The Hitchhiker's Guide to Ggplot2

Published: 2016-11-30
Updated: 2017-10-10

"Any bleeder knows that books are never finished, only abandoned."
César A. Hidalgo

About the book

You can find the book here. Less than two weeks ago R 3.4.2 was released, so we updated our R version and packages to rebuild the book and update most of the examples. The present version of the book constitutes a major update that simplifies many examples and introduces a novel approach to work with TTF/OTF fonts in different systems.

Besides my full time position I also teach and an important fraction of my students are more than ten years older than me, they do work full time, and attend night courses. Feedback from those students who face important time constraints has constantly shaped my lectures and also the examples within the book, I try to keep it simple and effective.

The last major update was all about re-doing all of our examples using the Tidyverse. Why? Base R was ok for us, but as the Rstats world change, newer and better tools are available and we can't ignore that! For example, dplyr is a great R package that makes it easier to learn and read code, and also allows people to focus on important Data Science concepts (e.g. tidy data) rather than losing focus and being centered on syntax.

This is a book that may look complete but changes in R package are always demanding changes in the examples contained within the book. This is why the electronic format is perfect for the purpose of this work. Trapping it inside a dead tree book is ultimately a waste of time and resources in my own view.

Being it my first book, this is also my first collaborative work. I wrote it in a 50-50 collaboration with Jodie Burchell. Jodie is an amazing data scientist. I highly recommend reading her blog Standard Error where you can find really good material on Reproducible Research and more.

This is a technical book. The scope of the book is to go straight to the point and the writing style is similar to a recipe with detailed instructions. It is assumed that you know the basics of R and that you want to learn how to create beautiful plots.

Each chapter will explain how to create a different type of plot, and will take you step-by-step from a basic plot to a highly customised graph. The chapters' order is by degree of difficulty.

Every chapter is independent from the others. You can read the whole book or go to a section of interest and we are sure that it will be easy to understand the instructions and reproduce our examples without reading the first chapters.

In total this book contains 237 pages (letter paper size) of different recipes to obtain an acceptable aesthetic result. You can download the book for free (yes, really!) from Leanpub.

How the book started?

Almost a year ago I finished writing the eleventh tutorial in a series on using ggplot2 I created with Jodie Burchell.

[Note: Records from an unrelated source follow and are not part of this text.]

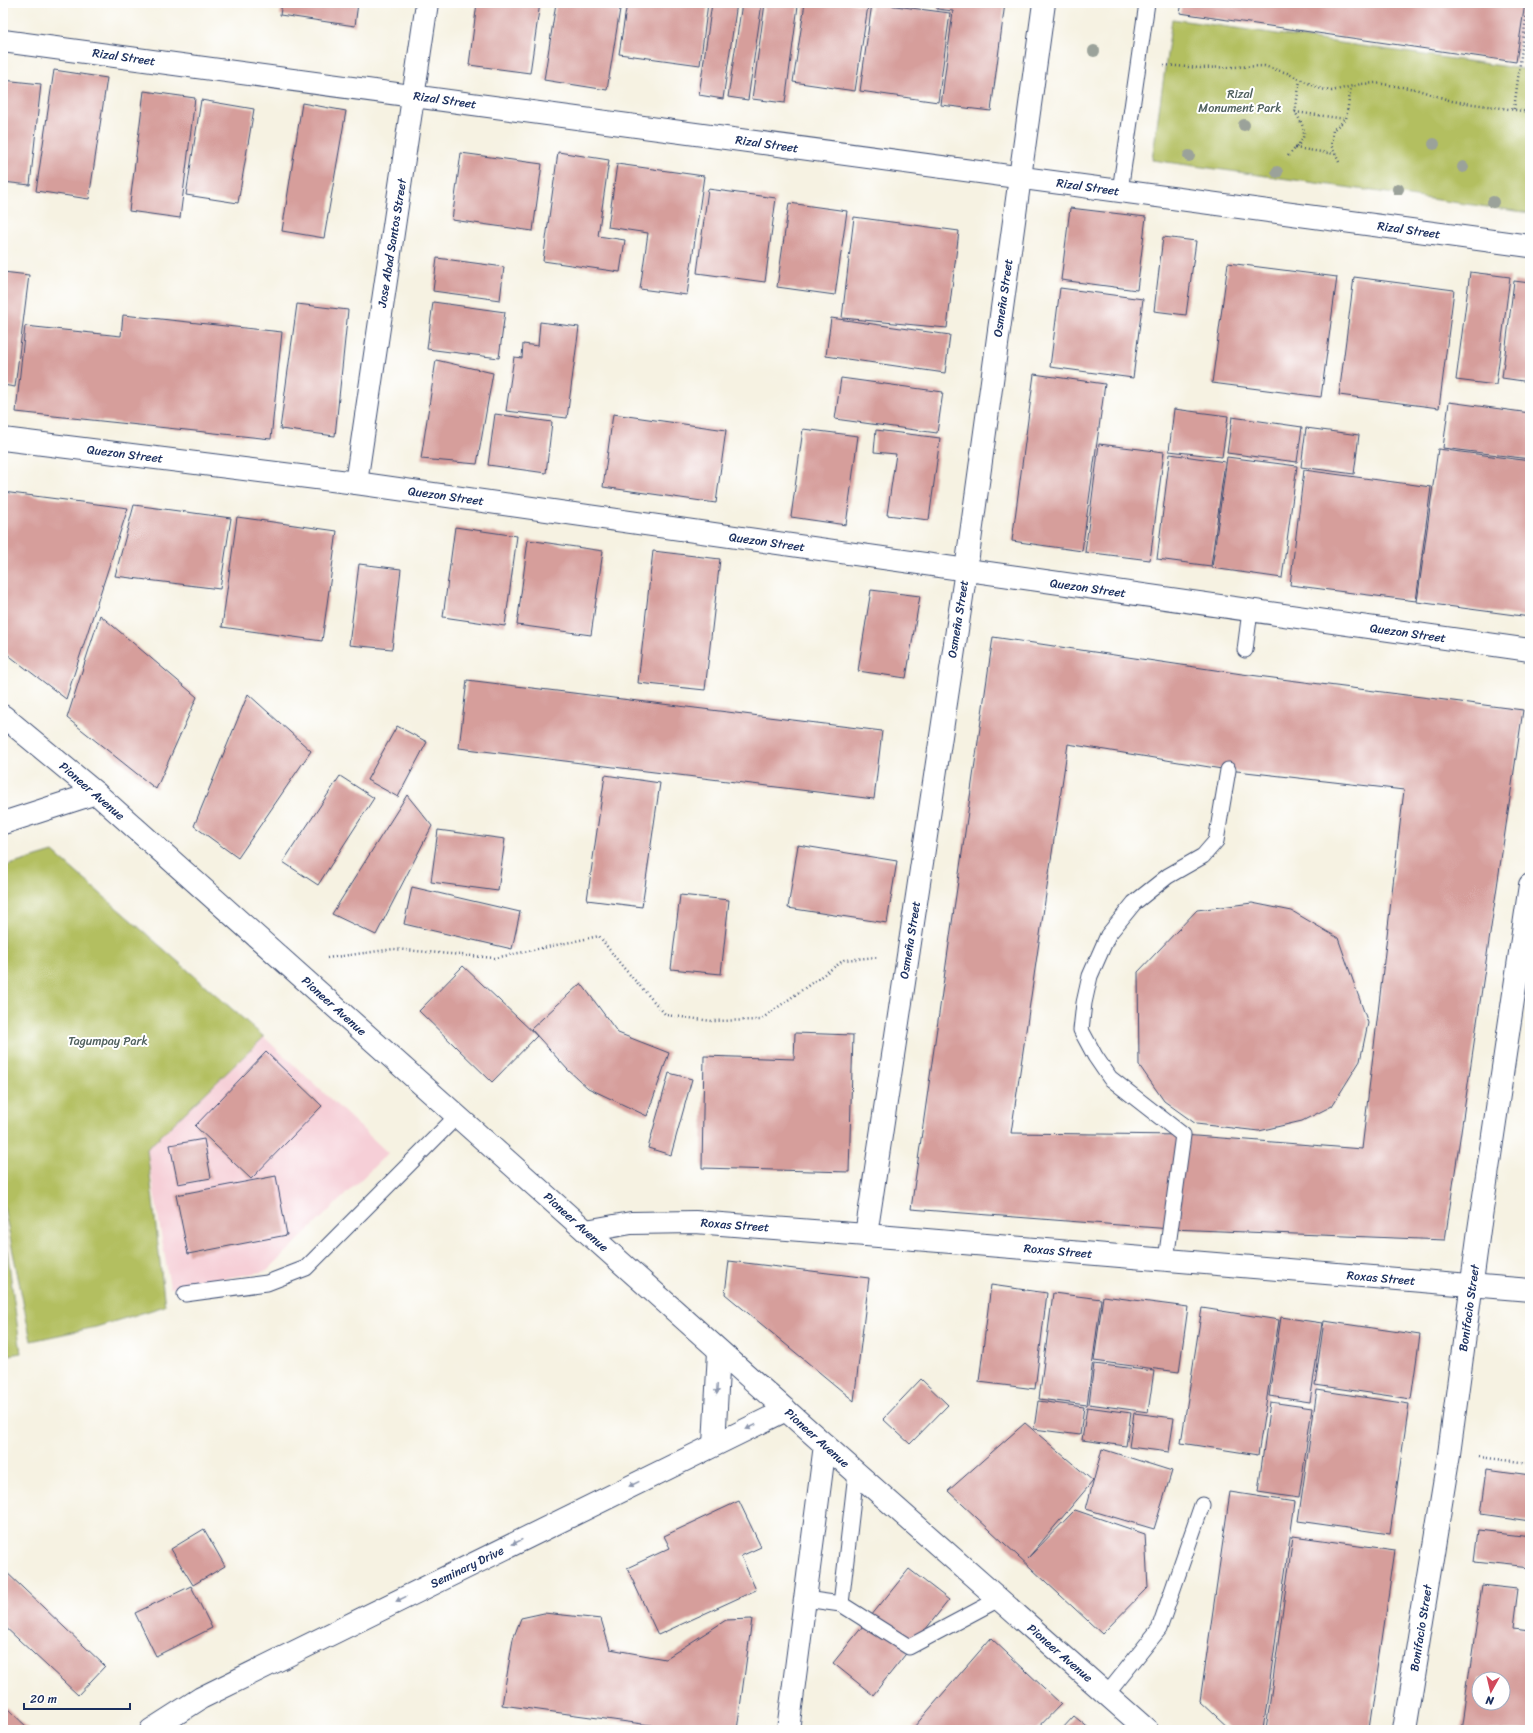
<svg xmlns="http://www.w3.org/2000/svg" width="1533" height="1733" viewBox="0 0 1533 1733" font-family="Sriracha,sans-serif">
<rect width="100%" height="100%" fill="#fff"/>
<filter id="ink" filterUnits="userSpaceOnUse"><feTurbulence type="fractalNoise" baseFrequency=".025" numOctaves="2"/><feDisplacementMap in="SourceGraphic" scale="8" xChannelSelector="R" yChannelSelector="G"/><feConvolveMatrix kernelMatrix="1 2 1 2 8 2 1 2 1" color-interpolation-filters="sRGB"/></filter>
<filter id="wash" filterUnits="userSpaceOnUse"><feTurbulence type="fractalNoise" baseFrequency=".012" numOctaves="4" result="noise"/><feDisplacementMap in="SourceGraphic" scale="16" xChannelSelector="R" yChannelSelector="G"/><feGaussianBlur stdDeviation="0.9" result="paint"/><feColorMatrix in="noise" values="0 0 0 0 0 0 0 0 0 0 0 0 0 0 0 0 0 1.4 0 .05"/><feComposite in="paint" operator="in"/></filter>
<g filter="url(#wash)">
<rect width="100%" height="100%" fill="#f6f2e2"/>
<path fill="#f6cfd7" d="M 264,1037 L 388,1153 L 267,1271 L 170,1288 L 147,1149 Z"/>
<g fill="#b3bf61" stroke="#677760">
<path d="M 1172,19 L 1530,70 L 1530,213 L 1152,160 Z"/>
<path d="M 53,852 L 264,1037 L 147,1149 L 165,1306 L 96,1327 L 31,1341 L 3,1203 L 3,867 Z"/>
<path d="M 3,1219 L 21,1353 L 3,1356 Z"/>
</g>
<g id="blocks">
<g fill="#d69e9b" fill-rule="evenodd">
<path d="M 282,3 L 358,3 L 355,26 L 280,15 Z"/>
<path d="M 477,3 L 540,3 L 530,73 L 469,65 Z"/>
<path d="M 556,3 L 621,3 L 607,90 L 544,80 Z"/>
<path d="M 627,3 L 708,3 L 700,65 L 619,54 Z"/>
<path d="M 712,3 L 737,3 L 723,99 L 699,95 Z"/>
<path d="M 742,3 L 762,3 L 748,100 L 728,97 Z"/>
<path d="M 765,3 L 798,6 L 785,103 L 752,99 Z"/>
<path d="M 805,3 L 851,3 L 868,6 L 855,91 L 793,82 Z"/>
<path d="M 872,3 L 950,13 L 938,102 L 860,91 Z"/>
<path d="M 937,3 L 1005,3 L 991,111 L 941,105 L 953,11 L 937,9 Z"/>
<path d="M 1182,3 L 1525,3 L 1516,62 L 1180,13 Z"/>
<path d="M 1529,37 L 1530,37 L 1530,65 L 1526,64 Z"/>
<path d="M 54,70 L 107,78 L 89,199 L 36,191 Z"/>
<path d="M 3,80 L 41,84 L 30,185 L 3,182 Z"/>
<path d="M 144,91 L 195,98 L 180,218 L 129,211 Z"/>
<path d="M 201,100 L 254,109 L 238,203 L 186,195 Z"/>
<path d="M 302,103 L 346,111 L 324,238 L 282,231 Z"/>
<path d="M 558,152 L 609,160 L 598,236 L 625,240 L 620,272 L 543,261 Z"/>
<path d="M 461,153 L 542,164 L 533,231 L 452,220 Z"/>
<path d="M 617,164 L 704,176 L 687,295 L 640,289 L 648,233 L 608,227 Z"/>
<path d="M 708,189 L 776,198 L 765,282 L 697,273 Z"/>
<path d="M 789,203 L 847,211 L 835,295 L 777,287 Z"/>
<path d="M 1070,208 L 1146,217 L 1137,290 L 1061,280 Z"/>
<path d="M 854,217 L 959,231 L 947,328 L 842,318 Z"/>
<path d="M 1163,237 L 1196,241 L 1186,315 L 1154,311 Z"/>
<path d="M 437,258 L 504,267 L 500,300 L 433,291 Z"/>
<path d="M 1228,263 L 1337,277 L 1321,397 L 1212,383 Z"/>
<path d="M 3,272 L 29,275 L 15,387 L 3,385 Z"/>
<path d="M 1470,272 L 1510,277 L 1496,385 L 1456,380 Z"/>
<path d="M 1354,277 L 1454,290 L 1439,408 L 1339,395 Z"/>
<path d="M 1514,281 L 1530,283 L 1530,382 L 1502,378 Z"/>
<path d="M 1060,288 L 1143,299 L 1133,378 L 1050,367 Z"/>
<path d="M 433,302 L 505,312 L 499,358 L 427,349 Z"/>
<path d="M 297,304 L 348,310 L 335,436 L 280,429 Z"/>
<path d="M 123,315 L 282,332 L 271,439 L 16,412 L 25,326 L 121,336 Z"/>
<path d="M 831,318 L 950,335 L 945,373 L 826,356 Z"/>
<path d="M 540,322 L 579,327 L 567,418 L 506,411 L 514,357 L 522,358 L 523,344 L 538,346 Z"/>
<path d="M 436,360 L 493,373 L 477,464 L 421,459 Z"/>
<path d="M 1034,374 L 1105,384 L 1082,551 L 1012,541 Z"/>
<path d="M 841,378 L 943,392 L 937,433 L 835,419 Z"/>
<path d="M 1449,402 L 1530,413 L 1530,459 L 1443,448 Z"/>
<path d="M 1174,409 L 1228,416 L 1222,457 L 1169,451 Z"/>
<path d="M 495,414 L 552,422 L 546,473 L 488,465 Z"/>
<path d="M 613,414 L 726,430 L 716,503 L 603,487 Z"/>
<path d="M 1232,417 L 1302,427 L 1297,462 L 1227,453 Z"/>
<path d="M 1306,428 L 1359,435 L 1354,474 L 1301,467 Z"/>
<path d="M 803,429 L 858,436 L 846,525 L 791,517 Z"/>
<path d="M 876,430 L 940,438 L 929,520 L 887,515 L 896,454 L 874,452 Z"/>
<path d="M 1099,444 L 1164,452 L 1150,560 L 1085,552 Z"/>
<path d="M 1438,449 L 1530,461 L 1530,617 L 1417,602 Z"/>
<path d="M 1170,454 L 1225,462 L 1211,566 L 1157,559 Z"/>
<path d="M 1227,457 L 1297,466 L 1282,578 L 1212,568 Z"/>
<path d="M 1304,470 L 1431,487 L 1416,601 L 1290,585 Z"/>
<path d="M 3,492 L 128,508 L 66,699 L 3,651 Z"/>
<path d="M 134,505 L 231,518 L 220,589 L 115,576 Z"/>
<path d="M 237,517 L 337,531 L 322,641 L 222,627 Z"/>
<path d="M 455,527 L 517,536 L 505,626 L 443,617 Z"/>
<path d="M 528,540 L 603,551 L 591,635 L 517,625 Z"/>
<path d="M 653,551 L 720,559 L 705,690 L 638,683 Z"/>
<path d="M 359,564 L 401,569 L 392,649 L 349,645 Z"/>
<path d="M 871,590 L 920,596 L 906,678 L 858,671 Z"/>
<path d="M 100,615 L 197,697 L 156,789 L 67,718 Z"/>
<path d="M 993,637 L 1242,674 L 1523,710 L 1445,1240 L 1171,1229 L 911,1209 ZM 1068,744 L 1228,770 L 1404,790 L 1362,1149 L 1183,1135 L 1011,1133 Z"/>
<path d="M 467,680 L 882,731 L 874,799 L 459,748 Z"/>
<path d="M 248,694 L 311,751 L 238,858 L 194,826 Z"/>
<path d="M 397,726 L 427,742 L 398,797 L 367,780 Z"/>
<path d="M 605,775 L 660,783 L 642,907 L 587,900 Z"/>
<path d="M 340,776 L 374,798 L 318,885 L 283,862 Z"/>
<path d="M 407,795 L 432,826 L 376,935 L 332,914 Z"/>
<path d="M 438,830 L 505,839 L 498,891 L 431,882 Z"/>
<path d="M 798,845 L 897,861 L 887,923 L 788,908 Z"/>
<path d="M 412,887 L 520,912 L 512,949 L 404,924 Z"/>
<path d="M 680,895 L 729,900 L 721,974 L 671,969 Z"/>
<path d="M 1252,903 L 1292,911 L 1338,938 L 1368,1023 L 1360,1061 L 1332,1106 L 1302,1121 L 1259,1131 L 1196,1124 L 1164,1101 L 1139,1065 L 1138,972 L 1197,910 Z"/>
<path d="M 463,966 L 537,1036 L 492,1082 L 419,1011 Z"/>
<path d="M 581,983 L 618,1033 L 669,1053 L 647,1116 L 588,1088 L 568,1070 L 531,1029 Z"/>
<path d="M 795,1033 L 853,1035 L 849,1172 L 702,1168 L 704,1056 L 794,1059 Z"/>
<path d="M 266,1052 L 322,1106 L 251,1179 L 195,1126 Z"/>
<path d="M 669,1073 L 692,1079 L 671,1155 L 648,1148 Z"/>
<path d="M 204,1139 L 211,1178 L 178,1184 L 170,1145 Z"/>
<path d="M 276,1176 L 287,1235 L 188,1254 L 176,1195 Z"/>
<path d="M 729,1261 L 869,1278 L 854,1401 L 725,1294 Z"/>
<path d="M 991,1285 L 1047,1293 L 1035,1389 L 979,1382 Z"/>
<path d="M 1053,1293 L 1101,1299 L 1087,1405 L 1039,1399 Z"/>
<path d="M 1103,1296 L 1188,1307 L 1179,1372 L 1094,1361 Z"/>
<path d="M 1202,1308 L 1279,1320 L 1258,1455 L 1181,1443 Z"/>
<path d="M 1281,1317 L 1322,1323 L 1310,1402 L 1269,1396 Z"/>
<path d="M 1324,1321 L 1420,1335 L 1411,1399 L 1315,1385 Z"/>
<path d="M 1094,1364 L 1154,1371 L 1148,1412 L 1089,1404 Z"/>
<path d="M 921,1379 L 948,1405 L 910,1444 L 883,1419 Z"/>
<path d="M 1317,1390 L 1409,1404 L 1390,1534 L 1298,1521 Z"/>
<path d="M 1038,1401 L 1084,1407 L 1080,1435 L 1034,1429 Z"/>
<path d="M 1270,1402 L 1312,1408 L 1299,1498 L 1258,1492 Z"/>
<path d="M 1087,1407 L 1131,1413 L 1126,1446 L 1082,1440 Z"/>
<path d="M 1134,1413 L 1174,1418 L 1169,1452 L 1129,1447 Z"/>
<path d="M 1025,1423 L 1093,1481 L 1028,1558 L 1075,1510 L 1145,1534 L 1148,1587 L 1102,1634 L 948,1491 Z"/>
<path d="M 1102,1449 L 1172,1471 L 1154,1529 L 1086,1509 Z"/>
<path d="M 1487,1469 L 1530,1475 L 1530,1521 L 1481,1514 Z"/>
<path d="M 1230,1492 L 1295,1502 L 1263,1730 L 1231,1730 L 1200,1701 Z"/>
<path d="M 739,1501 L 761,1547 L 741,1556 L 756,1590 L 658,1635 L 627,1568 L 670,1548 L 664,1536 Z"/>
<path d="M 204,1529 L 225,1566 L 193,1585 L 171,1549 Z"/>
<path d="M 1478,1530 L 1530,1536 L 1530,1568 L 1474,1562 Z"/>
<path d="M 1293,1536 L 1395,1550 L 1369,1730 L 1266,1730 Z"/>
<path d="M 3,1569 L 105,1666 L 78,1695 L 3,1625 Z"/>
<path d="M 909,1569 L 949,1600 L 873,1695 L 833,1663 Z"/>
<path d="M 1482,1585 L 1518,1589 L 1513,1628 L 1530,1630 L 1530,1730 L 1461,1730 ZM 1479,1679 L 1503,1679 L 1503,1703 L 1479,1703 Z"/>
<path d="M 191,1586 L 212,1628 L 156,1656 L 135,1613 Z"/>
<path d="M 544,1613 L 601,1619 L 610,1649 L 665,1659 L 726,1620 L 752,1619 L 737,1730 L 687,1730 L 502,1705 L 513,1639 L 521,1618 Z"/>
<path d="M 991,1638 L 1061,1704 L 1036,1730 L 916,1730 L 914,1727 Z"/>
<path d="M 6,1707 L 30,1730 L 3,1730 L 3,1710 Z"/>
<path d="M 1074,1716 L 1091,1730 L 1061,1730 Z"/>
</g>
</g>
</g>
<g filter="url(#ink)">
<use href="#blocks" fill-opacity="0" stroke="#3c4c72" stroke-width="1"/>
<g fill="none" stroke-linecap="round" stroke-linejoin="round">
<defs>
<g id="lane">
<path d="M 1120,191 L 1147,3"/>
<path d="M 1245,650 L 1250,611"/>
<path d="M 1166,1260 L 1183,1135 L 1110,1078 L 1095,1056 L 1081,1030 L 1084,1003 L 1090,976 L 1108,935 L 1134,903 L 1168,876 L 1203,856 L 1216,841 L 1228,770"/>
<path d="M 185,1294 L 267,1283 L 306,1268 L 457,1116"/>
<path d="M 856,1473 L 841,1604 L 909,1647 L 999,1599"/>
<path d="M 805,1599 L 841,1604"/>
<path d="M 1107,1694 L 1159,1629 L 1202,1505"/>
</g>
<path id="street" d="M 356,483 L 427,3"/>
<g id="secondary">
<path d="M 3,41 L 1530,246"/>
<path d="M 3,439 L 356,483 L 1530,650"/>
<path d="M 3,823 L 96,793"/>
<path d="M 586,1231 L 631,1223 L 695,1222 L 866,1235 L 1530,1290"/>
<path d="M 866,1235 L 966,570 L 1044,3"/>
<path d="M 151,1730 L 201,1698 L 786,1410"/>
<path d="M 788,1730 L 825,1445"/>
<path d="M 1404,1730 L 1449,1454 L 1479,1230 L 1530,885"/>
</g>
<g id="highway">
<path d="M 3,716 L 96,793 L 825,1445 L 1147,1730"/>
<path d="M 714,1445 L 719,1351"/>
</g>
</defs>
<use href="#lane" stroke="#3c4c72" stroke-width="17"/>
<use href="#street" stroke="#3c4c72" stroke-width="24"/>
<use href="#secondary" stroke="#3c4c72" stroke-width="24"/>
<use href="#highway" stroke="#3c4c72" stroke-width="24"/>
<g stroke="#3c4c72" stroke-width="2.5" stroke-dasharray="1 3" stroke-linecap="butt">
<path d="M 1164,65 L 1200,68 L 1264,66 L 1287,73 L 1321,89 L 1332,91 L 1361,84 L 1376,83 L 1415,89 L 1452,101 L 1530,112"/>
<path d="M 1514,109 L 1528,3"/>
<path d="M 1295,112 L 1346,119"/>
<path d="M 1295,148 L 1335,154"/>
<path d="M 1288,156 C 1305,138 1310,135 1295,112 L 1300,80"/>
<path d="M 1339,162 L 1331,145 L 1333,130 L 1346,119 L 1351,87"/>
<path d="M 327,958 L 394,949 L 495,958 L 599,936 L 622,966 L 666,1015 L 712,1021 L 760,1020 L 844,960 L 878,957"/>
<path d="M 1479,1457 L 1530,1463"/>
</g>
<use href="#lane" stroke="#fff" stroke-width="15"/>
<use href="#street" stroke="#fff" stroke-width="22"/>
<use href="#secondary" stroke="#fff" stroke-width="22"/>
<use href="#highway" stroke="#fff" stroke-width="22"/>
</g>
<g fill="#9ba29a">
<circle cx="1094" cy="51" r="6"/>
<circle cx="1244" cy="125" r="6"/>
<circle cx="1434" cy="144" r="6"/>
<circle cx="1189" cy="156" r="6"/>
<circle cx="1463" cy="167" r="6"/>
<circle cx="1277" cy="172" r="6"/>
<circle cx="1398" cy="189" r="6"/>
<circle cx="1493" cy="202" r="6"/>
</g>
<defs><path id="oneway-solid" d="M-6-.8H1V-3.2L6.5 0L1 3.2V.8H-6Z"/></defs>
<g fill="#8d97ae">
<use href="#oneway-solid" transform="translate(717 1389) rotate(93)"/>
<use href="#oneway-solid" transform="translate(751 1427) rotate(154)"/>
<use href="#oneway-solid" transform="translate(634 1484) rotate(154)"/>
<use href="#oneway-solid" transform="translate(517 1542) rotate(154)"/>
<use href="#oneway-solid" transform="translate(401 1599) rotate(154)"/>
</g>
</g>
<g text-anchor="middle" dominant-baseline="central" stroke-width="4" stroke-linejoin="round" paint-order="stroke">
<g font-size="12" fill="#1b2f5e" stroke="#fff">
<text transform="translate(124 57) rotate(8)">Rizal Street</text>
<text transform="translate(445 100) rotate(8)">Rizal Street</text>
<text transform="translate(767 144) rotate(8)">Rizal Street</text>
<text transform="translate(1088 187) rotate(8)">Rizal Street</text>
<text transform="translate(1409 230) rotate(8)">Rizal Street</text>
<text transform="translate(392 243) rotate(-81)">Jose Abad Santos Street</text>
<text transform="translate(1003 298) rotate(-82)">Osmeña Street</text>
<text transform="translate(125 454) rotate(7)">Quezon Street</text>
<text transform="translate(446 496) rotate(8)">Quezon Street</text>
<text transform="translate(767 542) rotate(8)">Quezon Street</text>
<text transform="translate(1088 588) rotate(8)">Quezon Street</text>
<text transform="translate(958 619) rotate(-81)">Osmeña Street</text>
<text transform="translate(1408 633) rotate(8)">Quezon Street</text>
<text transform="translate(92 791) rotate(41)">Pioneer Avenue</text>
<text transform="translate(910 940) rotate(-81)">Osmeña Street</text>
<text transform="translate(334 1006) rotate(42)">Pioneer Avenue</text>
<text transform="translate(576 1222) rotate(42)">Pioneer Avenue</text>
<text transform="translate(735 1225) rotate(4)">Roxas Street</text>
<text transform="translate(1058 1251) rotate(5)">Roxas Street</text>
<text transform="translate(1381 1278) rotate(5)">Roxas Street</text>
<text transform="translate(1469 1308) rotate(-82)">Bonifacio Street</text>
<text transform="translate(817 1438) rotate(42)">Pioneer Avenue</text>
<text transform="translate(467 1567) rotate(-26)">Seminary Drive</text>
<text transform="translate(1421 1628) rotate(-81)">Bonifacio Street</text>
<text transform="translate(1060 1653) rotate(41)">Pioneer Avenue</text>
</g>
<g font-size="12" fill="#50615f" stroke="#fff">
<text x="1240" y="94">Rizal<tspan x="1240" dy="14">Monument Park</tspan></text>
<text x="108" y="1041">Tagumpay Park</text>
</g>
</g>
<rect width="1533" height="1733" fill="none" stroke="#fff" stroke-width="16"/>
<g transform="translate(1491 1691) rotate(188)"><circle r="19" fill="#ffffff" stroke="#a4acbf"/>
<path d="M0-3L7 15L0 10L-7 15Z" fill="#d1495b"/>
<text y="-6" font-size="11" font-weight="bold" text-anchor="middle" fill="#1b2f5e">N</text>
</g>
<path d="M24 1703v6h106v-6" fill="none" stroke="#1b2f5e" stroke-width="2"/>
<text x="30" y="1703" font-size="12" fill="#1b2f5e" stroke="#ffffff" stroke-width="3" paint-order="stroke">20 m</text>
</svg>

I asked Jodie to co-authors some blog entries when I found her blog and I realised that my interest in Data Science was reflected on her blog. The book comes after those entries on our blogs.

A few weeks later those tutorials evolved into the shape of an ebook. The reason behind it was that what we started to write had an unexpected success. We even had RTs from important people in the R community such as Hadley Wickham. Finally the book was released by Leanpub.

We also included a pack that contains the Rmd files that we used to generate every chart that is displayed in the book.

Why Leanpub?

Leanpub is a platform where you can easily write your book by using MS Word among other writing software and it even has GitHub and Dropbox integration. We went for R Markdown with LaTeX output, and that means that Leanpub is both easy to use and flexible at the same time.

Even more, Leanpub enables the audience to download your books for free, if you allow it, or you can define a price range with a suggested price indication. The website gives the authors a royalty of 90% minus 50 cents per sale (compared to other platforms this is convenient for the authors). You can also sell your books with additional exercises, lessons in video, etc.

For example, last year I updated all the examples contained in the book just a few days after ggplot2 2.2 was released and my readers had a notification email just after I uploaded the new version. People who pay or does not pay for your books can download the newer versions of if for free.

If that's not enough Leanpub allows you to create bundles and sell your books as a set or you can charge another price for your book plus additional material such as Rmarkdown notebooks, instructional videos and more.

What I learned from my first book?

At the moment I am teaching Data Visualization and from my students I learned that good visualizations come after they learn the visualization concepts. Coding cleary helps but coding goes after the fundamentals.

It would be better to teach visualization fundamentals first and not in parallel while coding, and this applies specially when a part of your audience has never wrote code before.

I got a lot of feedback from my students last term. That was really helpful to improve the book and dive some steps in smaller pieces to facilitate the understading of the Grammar of Graphics.

The interested reader may find some remarkable books that can be read before mine. I highly recommend:

Those are really good books that show the fundamentals of Data Visualisation and provide the key concepts and rules needed to communicate effectively with data.